About 150 to 200 students, who identify themselves as Jewish, are accepted at Stetson each year. But only about 10 percent end up attending Stetson, Bauman said, adding that the number is a little low compared to other demographic groups.

“Absolutely families will say I don’t want my child to feel isolated. I want there to be a community. I want them to continue some of the same experiences they’ve had growing up,” Bauman explained.

Stetson would like to change that and encourage more Jewish students to select Stetson, reflecting the university’s commitment to interfaith initiatives and diversity.

Katz, the president of Stetson’s Hillel, said he would like to one day see an endowment at Stetson to hire more Jewish-area professors, and add more classes about Judaism and even the minor in Jewish Studies. The endowment also could include funding for a lecture series, bringing in top speakers to talk about issues related to Judaism, Israel and the Holocaust.

Stetson also is working to provide hot kosher meals in a designated section of the Commons Dining Hall, Bauman said. The meals will be delivered by a kosher kitchen in nearby Ormond Beach. And Central Florida Hillel also has delivered some kosher meals in the past from its industrial kosher kitchen.

“There are requirements for kosher food, so the ability to have kosher food is fundamental to have a Jewish community on campus,” Bauman said, adding that families of prospective students “talk about kosher food. They talk about continuing to be able to practice their faith and being able to participate in cultural and social engagement activities.”

Stetson’s new Hillel coordinator will work with Rabbi Barry Altman, an adjunct professor of Religious Studies at Stetson, as well as Lindsey Graves, Assistant Director of Interfaith Initiatives, and Stetson’s three chaplains to raise the visibility and offerings for Jewish students, as well as non-Jewish students interested in Judaism.

Graves said Stetson also may start a chapter of a Jewish business fraternity on campus and will help Hillel in organizing trips for Jewish students to visit their homeland through Birthright Israel.

Lindsey Graves, Assistant Director of Interfaith Initiatives at Stetson

“Hillel is really more than a student organization as we think of it,” Graves said. “It can definitely be spiritual. It can definitely be the development of a holistic person. It’s a multifaceted organization.”

About 50 Stetson students currently are members of Hillel, said Katz, who spent a gap year in Israel before attending Stetson. He also has worked at the U.S. Holocaust Memorial Museum in Washington, D.C., and would like to work there again after graduating. One day, he may attend law school or rabbinical school, he said.

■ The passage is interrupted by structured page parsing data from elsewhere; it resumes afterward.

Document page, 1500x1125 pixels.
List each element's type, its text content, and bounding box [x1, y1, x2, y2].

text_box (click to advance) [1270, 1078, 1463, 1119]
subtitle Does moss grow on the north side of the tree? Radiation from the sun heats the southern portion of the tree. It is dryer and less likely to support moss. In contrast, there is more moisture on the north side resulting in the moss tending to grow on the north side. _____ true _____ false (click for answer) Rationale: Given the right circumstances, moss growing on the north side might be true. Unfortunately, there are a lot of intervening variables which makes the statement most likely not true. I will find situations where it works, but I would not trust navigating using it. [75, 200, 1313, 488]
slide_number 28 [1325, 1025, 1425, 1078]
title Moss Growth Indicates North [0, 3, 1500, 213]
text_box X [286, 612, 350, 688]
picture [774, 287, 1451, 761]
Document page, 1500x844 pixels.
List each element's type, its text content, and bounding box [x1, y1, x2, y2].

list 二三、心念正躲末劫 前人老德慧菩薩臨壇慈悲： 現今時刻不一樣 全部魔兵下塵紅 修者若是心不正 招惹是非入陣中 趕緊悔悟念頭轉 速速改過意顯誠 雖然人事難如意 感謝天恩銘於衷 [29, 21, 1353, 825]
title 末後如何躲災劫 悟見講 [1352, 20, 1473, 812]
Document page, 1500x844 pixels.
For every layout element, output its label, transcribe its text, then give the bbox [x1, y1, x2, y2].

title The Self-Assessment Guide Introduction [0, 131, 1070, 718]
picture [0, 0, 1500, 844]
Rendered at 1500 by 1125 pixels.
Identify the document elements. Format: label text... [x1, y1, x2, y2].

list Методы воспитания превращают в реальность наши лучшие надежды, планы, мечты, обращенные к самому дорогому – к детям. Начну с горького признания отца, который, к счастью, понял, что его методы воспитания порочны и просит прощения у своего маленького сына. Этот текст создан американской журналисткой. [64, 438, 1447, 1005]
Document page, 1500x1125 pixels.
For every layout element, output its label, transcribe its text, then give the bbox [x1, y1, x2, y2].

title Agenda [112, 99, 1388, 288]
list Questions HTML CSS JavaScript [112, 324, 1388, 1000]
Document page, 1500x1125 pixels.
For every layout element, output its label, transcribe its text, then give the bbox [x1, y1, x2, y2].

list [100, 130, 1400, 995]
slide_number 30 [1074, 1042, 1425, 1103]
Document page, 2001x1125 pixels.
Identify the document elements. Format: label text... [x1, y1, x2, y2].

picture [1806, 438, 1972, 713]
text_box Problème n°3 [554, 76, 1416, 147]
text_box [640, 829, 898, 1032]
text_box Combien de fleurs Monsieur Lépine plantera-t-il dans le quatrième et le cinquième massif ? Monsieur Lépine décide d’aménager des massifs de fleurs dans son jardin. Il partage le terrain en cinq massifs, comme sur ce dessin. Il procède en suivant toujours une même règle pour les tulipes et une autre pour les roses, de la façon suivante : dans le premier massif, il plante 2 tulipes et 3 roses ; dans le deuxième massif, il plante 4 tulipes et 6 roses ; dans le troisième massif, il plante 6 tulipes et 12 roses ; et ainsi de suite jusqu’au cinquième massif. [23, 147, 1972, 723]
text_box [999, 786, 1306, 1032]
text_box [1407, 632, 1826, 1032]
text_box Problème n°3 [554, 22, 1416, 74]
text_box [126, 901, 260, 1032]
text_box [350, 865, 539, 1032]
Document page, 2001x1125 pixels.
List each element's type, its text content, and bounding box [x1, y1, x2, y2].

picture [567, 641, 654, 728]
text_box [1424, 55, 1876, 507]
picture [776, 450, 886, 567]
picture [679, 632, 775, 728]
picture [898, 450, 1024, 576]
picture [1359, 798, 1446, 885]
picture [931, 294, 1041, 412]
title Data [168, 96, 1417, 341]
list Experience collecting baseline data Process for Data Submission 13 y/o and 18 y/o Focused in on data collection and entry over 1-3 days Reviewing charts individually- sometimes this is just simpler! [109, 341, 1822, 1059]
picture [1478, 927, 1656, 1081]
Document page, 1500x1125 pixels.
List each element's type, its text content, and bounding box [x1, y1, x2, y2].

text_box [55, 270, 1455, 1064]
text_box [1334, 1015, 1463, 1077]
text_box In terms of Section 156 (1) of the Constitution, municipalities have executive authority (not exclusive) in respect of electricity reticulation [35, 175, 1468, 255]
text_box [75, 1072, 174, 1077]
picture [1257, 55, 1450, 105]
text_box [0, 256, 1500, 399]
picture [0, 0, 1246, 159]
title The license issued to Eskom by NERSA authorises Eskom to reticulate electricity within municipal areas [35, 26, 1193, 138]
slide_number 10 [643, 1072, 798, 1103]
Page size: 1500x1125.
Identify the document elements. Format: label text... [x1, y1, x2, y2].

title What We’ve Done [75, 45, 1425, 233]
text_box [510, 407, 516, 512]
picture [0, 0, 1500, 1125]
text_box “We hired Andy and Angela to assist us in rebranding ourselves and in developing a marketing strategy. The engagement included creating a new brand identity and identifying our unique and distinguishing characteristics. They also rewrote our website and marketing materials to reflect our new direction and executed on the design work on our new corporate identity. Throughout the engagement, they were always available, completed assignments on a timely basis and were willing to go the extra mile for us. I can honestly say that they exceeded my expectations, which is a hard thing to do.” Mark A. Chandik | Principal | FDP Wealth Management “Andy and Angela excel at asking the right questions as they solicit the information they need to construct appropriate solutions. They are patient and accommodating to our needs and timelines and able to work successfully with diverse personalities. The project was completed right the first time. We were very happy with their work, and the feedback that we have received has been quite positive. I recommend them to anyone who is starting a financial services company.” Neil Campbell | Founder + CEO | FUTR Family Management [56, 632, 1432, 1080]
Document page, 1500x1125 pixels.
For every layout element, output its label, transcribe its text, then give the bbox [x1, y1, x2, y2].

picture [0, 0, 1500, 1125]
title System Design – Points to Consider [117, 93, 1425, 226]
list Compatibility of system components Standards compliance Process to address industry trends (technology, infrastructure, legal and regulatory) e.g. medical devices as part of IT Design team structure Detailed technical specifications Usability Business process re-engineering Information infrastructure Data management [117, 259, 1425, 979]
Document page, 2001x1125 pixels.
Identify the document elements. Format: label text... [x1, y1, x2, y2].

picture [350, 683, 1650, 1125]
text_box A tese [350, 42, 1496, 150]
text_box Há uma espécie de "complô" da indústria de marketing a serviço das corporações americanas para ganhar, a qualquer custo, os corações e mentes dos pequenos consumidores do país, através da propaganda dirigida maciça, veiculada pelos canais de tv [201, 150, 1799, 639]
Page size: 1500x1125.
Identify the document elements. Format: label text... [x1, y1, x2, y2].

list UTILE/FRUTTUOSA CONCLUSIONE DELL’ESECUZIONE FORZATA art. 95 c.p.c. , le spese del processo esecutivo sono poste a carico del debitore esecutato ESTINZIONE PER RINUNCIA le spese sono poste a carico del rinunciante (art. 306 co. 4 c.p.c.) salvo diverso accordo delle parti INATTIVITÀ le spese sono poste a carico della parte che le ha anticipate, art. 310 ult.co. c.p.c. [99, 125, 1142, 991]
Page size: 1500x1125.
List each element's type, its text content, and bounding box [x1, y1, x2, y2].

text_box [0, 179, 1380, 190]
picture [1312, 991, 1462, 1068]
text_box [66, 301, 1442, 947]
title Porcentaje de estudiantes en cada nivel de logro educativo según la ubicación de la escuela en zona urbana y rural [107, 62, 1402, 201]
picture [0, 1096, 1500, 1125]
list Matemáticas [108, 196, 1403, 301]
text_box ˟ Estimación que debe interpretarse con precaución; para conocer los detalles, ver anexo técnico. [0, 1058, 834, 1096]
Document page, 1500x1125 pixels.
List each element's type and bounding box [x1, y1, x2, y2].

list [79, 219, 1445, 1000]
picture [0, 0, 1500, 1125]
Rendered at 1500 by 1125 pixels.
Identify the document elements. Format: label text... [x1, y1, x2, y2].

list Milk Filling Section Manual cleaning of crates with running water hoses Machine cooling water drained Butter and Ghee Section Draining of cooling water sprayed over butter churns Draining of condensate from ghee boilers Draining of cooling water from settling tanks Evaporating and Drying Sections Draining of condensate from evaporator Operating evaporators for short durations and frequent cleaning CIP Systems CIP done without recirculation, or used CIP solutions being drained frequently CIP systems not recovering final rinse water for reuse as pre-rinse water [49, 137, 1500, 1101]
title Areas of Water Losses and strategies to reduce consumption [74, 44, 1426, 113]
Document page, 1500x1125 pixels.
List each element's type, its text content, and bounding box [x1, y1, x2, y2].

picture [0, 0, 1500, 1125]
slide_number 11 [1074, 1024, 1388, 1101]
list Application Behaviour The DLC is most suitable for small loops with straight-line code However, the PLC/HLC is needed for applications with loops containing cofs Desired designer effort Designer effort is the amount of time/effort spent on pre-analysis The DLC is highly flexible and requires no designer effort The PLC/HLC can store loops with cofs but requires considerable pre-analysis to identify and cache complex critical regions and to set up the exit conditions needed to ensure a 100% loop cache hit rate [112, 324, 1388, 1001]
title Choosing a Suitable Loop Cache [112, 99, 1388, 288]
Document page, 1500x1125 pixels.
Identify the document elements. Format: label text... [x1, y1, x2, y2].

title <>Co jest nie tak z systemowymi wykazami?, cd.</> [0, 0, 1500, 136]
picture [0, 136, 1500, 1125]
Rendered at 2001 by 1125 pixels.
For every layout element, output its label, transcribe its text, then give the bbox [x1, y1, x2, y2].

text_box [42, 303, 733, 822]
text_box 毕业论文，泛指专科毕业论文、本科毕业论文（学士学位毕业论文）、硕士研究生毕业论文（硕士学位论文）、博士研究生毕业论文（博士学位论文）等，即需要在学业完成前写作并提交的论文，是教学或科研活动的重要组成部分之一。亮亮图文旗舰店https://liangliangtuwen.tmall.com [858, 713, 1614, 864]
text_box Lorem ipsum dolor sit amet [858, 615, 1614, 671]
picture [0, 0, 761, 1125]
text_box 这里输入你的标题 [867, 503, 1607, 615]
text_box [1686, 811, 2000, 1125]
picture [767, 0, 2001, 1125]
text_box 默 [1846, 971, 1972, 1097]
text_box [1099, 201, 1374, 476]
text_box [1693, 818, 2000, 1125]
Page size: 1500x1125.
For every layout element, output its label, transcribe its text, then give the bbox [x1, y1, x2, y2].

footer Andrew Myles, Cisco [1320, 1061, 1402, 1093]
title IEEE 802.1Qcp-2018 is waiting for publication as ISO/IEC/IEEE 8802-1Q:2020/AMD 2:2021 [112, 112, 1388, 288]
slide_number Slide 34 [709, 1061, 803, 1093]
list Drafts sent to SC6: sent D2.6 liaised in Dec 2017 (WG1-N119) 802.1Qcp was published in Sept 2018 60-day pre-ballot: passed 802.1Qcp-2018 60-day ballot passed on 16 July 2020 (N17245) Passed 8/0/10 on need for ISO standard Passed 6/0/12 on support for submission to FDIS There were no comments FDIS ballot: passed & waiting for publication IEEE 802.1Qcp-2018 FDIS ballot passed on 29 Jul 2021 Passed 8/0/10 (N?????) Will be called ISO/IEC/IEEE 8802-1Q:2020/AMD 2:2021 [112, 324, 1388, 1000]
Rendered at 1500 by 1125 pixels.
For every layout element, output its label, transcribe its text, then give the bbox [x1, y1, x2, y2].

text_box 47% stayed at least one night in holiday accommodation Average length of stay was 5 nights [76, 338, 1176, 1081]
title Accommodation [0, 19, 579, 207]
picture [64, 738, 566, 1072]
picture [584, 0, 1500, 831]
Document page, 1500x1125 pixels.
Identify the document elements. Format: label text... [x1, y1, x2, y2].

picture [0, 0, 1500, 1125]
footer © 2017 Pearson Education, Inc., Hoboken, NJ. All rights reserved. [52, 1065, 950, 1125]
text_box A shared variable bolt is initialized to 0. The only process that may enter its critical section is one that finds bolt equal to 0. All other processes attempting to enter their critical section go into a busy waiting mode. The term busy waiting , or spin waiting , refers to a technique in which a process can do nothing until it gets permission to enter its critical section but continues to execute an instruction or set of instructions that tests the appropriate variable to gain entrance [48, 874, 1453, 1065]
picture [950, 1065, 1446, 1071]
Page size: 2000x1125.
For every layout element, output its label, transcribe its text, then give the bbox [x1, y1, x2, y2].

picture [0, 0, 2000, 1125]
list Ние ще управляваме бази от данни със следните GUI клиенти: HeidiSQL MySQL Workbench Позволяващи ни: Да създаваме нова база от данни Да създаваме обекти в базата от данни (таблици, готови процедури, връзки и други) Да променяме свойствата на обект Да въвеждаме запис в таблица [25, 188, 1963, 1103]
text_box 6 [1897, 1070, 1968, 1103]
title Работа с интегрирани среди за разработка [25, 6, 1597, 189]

For him, empowering Hillel will help provide educational opportunities and cultural events for those Stetson students who may never have had the opportunity to experience such things as Passover, the eight-day holiday celebrating the Jewish people’s deliverance from slavery in Egypt, or Purim, commemorating the time when Jews in Persia were saved from extermination.

“It’s better for Stetson students to have a Hillel. Then we don’t need to travel to Orlando. We can have events here,” he said. “It’s better for us to focus on building a strong Jewish life here at Stetson.”